__Assignment__. The expected answer holds every line from the first line of the data below through the line containing "Recent Quality Alerts", exactly as written, and no other line.

————————

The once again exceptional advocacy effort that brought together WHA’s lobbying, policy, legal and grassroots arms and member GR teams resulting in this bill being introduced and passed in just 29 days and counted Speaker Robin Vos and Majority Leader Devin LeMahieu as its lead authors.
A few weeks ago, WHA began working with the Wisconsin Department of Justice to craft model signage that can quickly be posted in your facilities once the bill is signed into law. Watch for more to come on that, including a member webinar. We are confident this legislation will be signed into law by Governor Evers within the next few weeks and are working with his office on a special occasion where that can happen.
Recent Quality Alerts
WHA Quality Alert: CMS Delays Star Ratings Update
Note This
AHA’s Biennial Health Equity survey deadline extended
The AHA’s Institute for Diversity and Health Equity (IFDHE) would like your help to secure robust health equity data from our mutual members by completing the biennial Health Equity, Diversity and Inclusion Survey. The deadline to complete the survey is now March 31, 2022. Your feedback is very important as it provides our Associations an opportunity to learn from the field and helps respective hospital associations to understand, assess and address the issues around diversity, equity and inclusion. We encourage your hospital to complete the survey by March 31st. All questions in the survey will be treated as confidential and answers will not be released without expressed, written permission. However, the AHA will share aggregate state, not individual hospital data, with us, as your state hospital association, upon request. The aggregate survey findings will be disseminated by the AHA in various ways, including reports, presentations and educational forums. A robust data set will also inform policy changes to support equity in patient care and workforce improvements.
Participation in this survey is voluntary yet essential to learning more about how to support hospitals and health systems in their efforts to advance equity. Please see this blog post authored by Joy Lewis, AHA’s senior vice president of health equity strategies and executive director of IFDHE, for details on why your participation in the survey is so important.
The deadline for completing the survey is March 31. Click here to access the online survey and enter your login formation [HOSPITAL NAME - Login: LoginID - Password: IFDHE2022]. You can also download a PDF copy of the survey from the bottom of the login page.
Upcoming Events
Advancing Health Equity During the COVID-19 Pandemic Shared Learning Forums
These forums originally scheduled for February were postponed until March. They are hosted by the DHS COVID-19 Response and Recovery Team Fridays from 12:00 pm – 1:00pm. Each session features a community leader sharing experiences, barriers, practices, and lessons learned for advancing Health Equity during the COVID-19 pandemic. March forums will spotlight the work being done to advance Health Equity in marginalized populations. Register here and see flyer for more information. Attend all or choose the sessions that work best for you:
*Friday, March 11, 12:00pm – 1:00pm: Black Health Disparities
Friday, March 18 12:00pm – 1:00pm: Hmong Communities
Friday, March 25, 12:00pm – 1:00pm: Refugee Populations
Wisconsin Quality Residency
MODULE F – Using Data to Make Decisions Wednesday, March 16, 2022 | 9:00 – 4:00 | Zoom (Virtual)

————————

__Output for this task__.
The once again exceptional advocacy effort that brought together WHA’s lobbying, policy, legal and grassroots arms and member GR teams resulting in this bill being introduced and passed in just 29 days and counted Speaker Robin Vos and Majority Leader Devin LeMahieu as its lead authors.
A few weeks ago, WHA began working with the Wisconsin Department of Justice to craft model signage that can quickly be posted in your facilities once the bill is signed into law. Watch for more to come on that, including a member webinar. We are confident this legislation will be signed into law by Governor Evers within the next few weeks and are working with his office on a special occasion where that can happen.
Recent Quality Alerts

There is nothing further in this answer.